Hi Bruno,
ich kann Holger's Ausführungen nur unterstreichen, die Holiday lohnt immer - egal, ob nun 1935, 1945 oder 1955.
Ich besitze das gegenständliche Set im Übrigen, habe es im Februar für 52,99€ erworben und bin sehr begeistert.
Zum einen ist das auf den ersten Blick kein geringer Preis, jedoch sollte bedacht werden, dass man 6 CDs bekommt, der Preis ist mit 8 Eurosundeinpaarzerquetschten pro CD ist also sehr, sehr gut.
Hinzu kommt eine sehr robuste Metallbox, die obendrein sehr stilvoll gestaltet ist und ein sehr schönes Booklet (66 Seiten aus meiner Erinnerung heraus).
Die CDs sind einfach und platzsparend, aber effizient mit einer Art Ziehharmonika-Prinzip verpackt, durch das ganze Set hindurch stößt man übrigens auch auf die verschiedensten Sonnenmotive, was wohl etwas mit ihrem Namen "Lady Day" zu tun hat (Sonne -> Tag, also Day).
Grundsätzlich kann ich die Holiday natürlich empfehlen, jedoch ist zu beachten, dass ihr Gesang extrem eigenwillig, herb und anspruchsvoll ist und wahrscheinlich nicht jeder/jedem zum Gefallen gereicht.
Wenn man noch nichts von ihr besitzt, tut es ein offizieller Sampler (Man kann nicht oft genug vor Billigmüll warnen) auch für den Anfang, um Enttäuschungen bei einem solch teuren Kauf zu vermeiden.
Zu einer Jazz-Sammlung gehört die Holiday aber auf jeden Fall und der Sampler sollte es dann auch mindestens sein.
Für den Sinatra-Fan ist Billie Holiday im Übrigen gleich doppelt interessant, Holger wird das bestätigen können.
Er hat ja bereits angedeutet, dass Sinatra sie sehr bewundert hat.
Wenn von Sinatra's Vobildern die Rede ist, wird an vorderster Front und unvermeidlich immer von Bing Crosby gesprochen, was wohl auch gar nicht so falsch ist, nur im falschen Zusammenhang ausgelegt wird.

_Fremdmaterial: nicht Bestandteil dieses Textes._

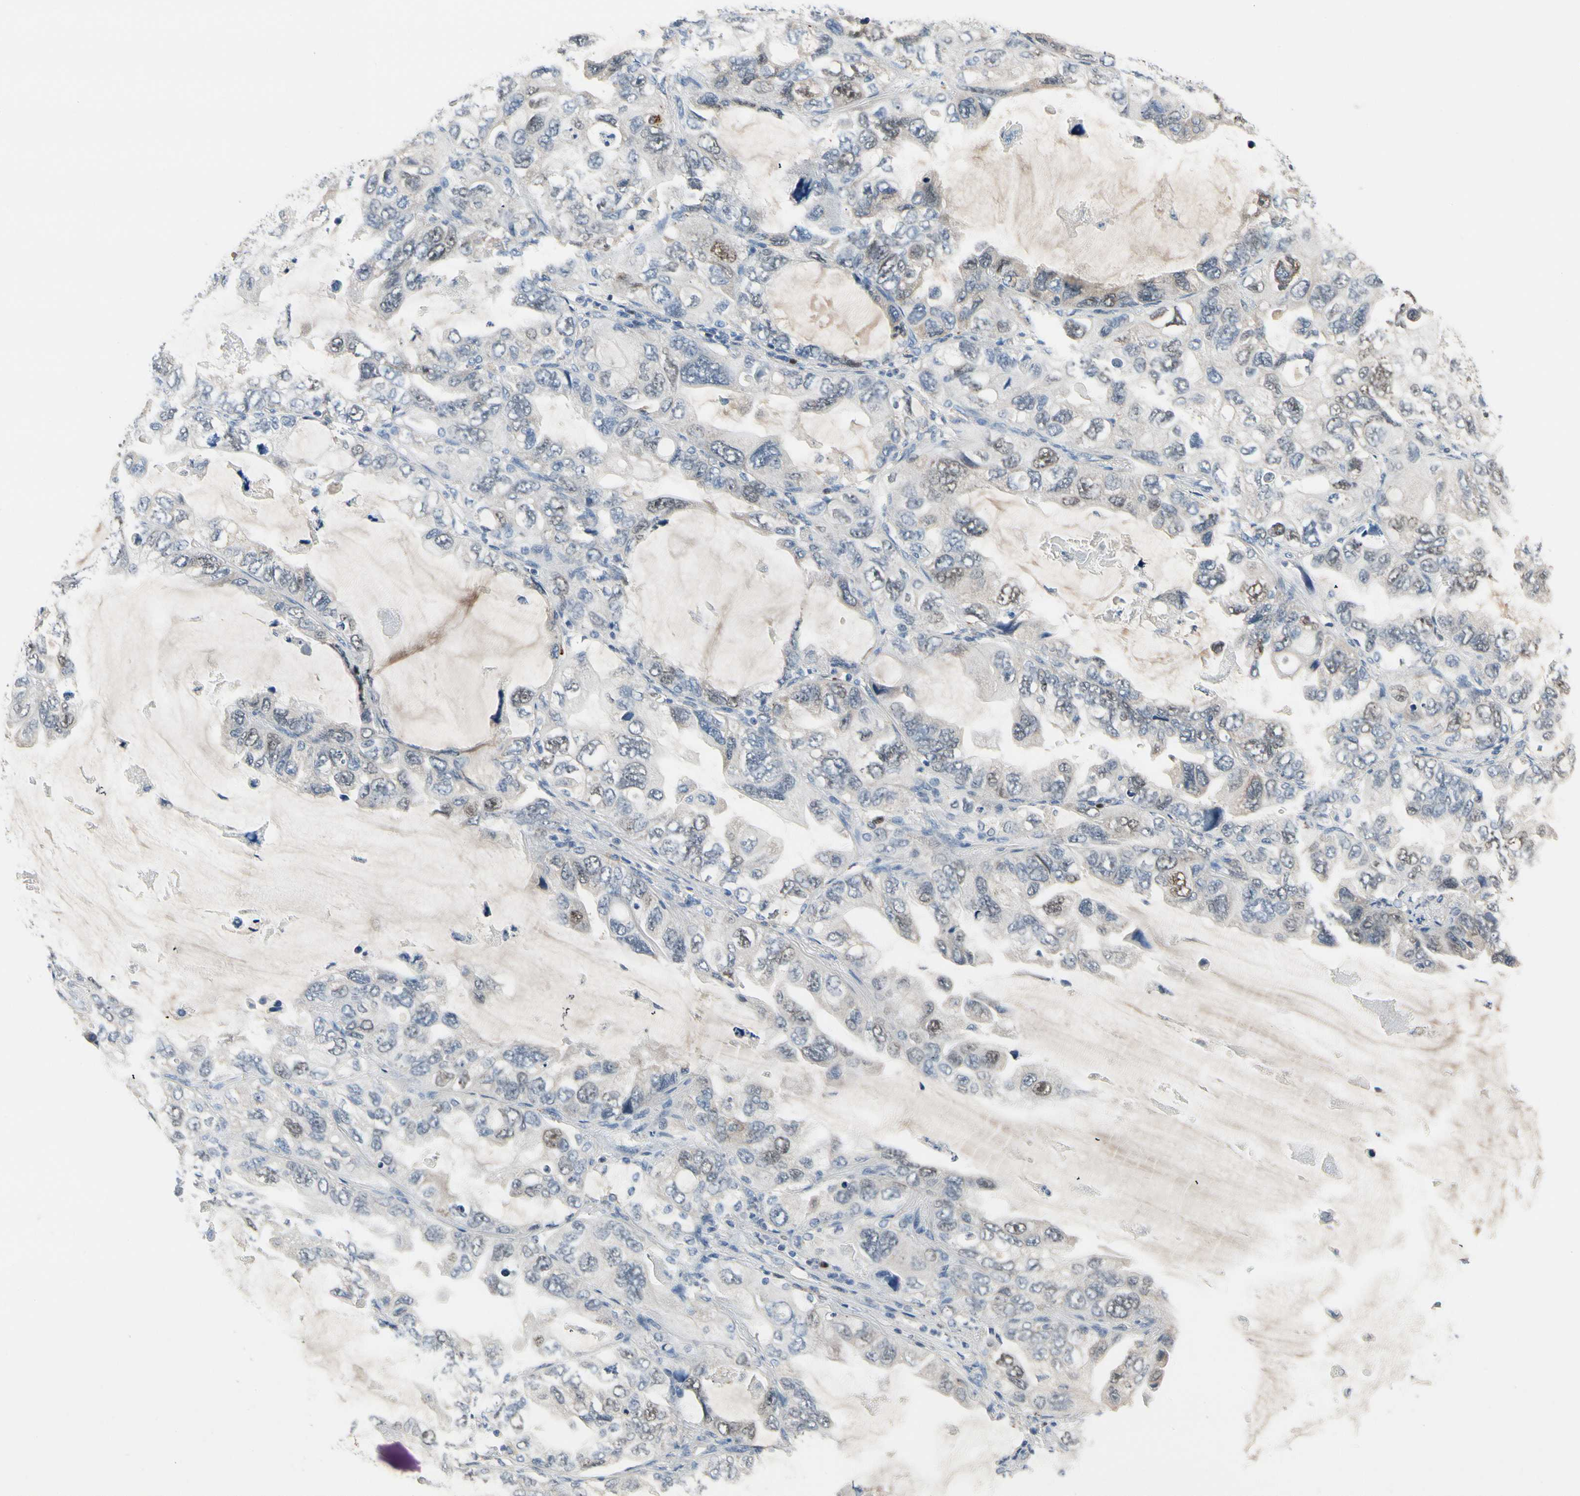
{"staining": {"intensity": "weak", "quantity": "<25%", "location": "nuclear"}, "tissue": "lung cancer", "cell_type": "Tumor cells", "image_type": "cancer", "snomed": [{"axis": "morphology", "description": "Squamous cell carcinoma, NOS"}, {"axis": "topography", "description": "Lung"}], "caption": "Immunohistochemical staining of lung cancer (squamous cell carcinoma) reveals no significant staining in tumor cells. (DAB immunohistochemistry (IHC), high magnification).", "gene": "ZKSCAN4", "patient": {"sex": "female", "age": 73}}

Er war immerhin der Superstar seiner Zeit.
Künstlerisch hat er Sinatra aber denkbar wenig beeinflusst, wenn man außer acht lässt, dass Crosby, das ursprüngliche Crooning mit erfunden hat, das Sinatra später so grundlegend umkrempelte.
Sinatra war im Gegensatz sogar einer der ersten, der sich vom Stil Crosby's abhob, einen völlig eigenen Stil entwickelte und damit auch noch erfolgreich war.
Tatsächlich dürfte die Wirkung Crosby's auf Sinatra sich darauf beschränkt haben, dass er ihn dazu inspiriert hat, ihn zu überflügeln.
Bei der Holiday ist das etwas deutliches Anderes, nicht unbedingt im Up-Tempo-Fach, aber auf jedem Fall bei den Balladen kann man einen unüberhörbaren Einschlag des Stils der Holiday auf Sinatra's Phrasierung ausmachen, beispielsweise was das Verschleifen von Silben usw. angeht.
Von Schönklang und Ästhetik kann in der Stimme Holiday's - wie weiter oben angesprochen - keine Rede sein, umso authentischer ist das Ergebnis.
Man hört dagegen insbesondere in dieser Box eine Frau, die vom Leben bereits gezeichnet ist und weiß, von was sie singt.
Keine echte Jugend, Prostitution, Ausnutzung durch fast das gesamte Umfeld, Drogenabhängigkeit inkl. Gefängnisstrafen und schließlich das unglaublich grausmae Verrecken - authentischer geht's nimmer.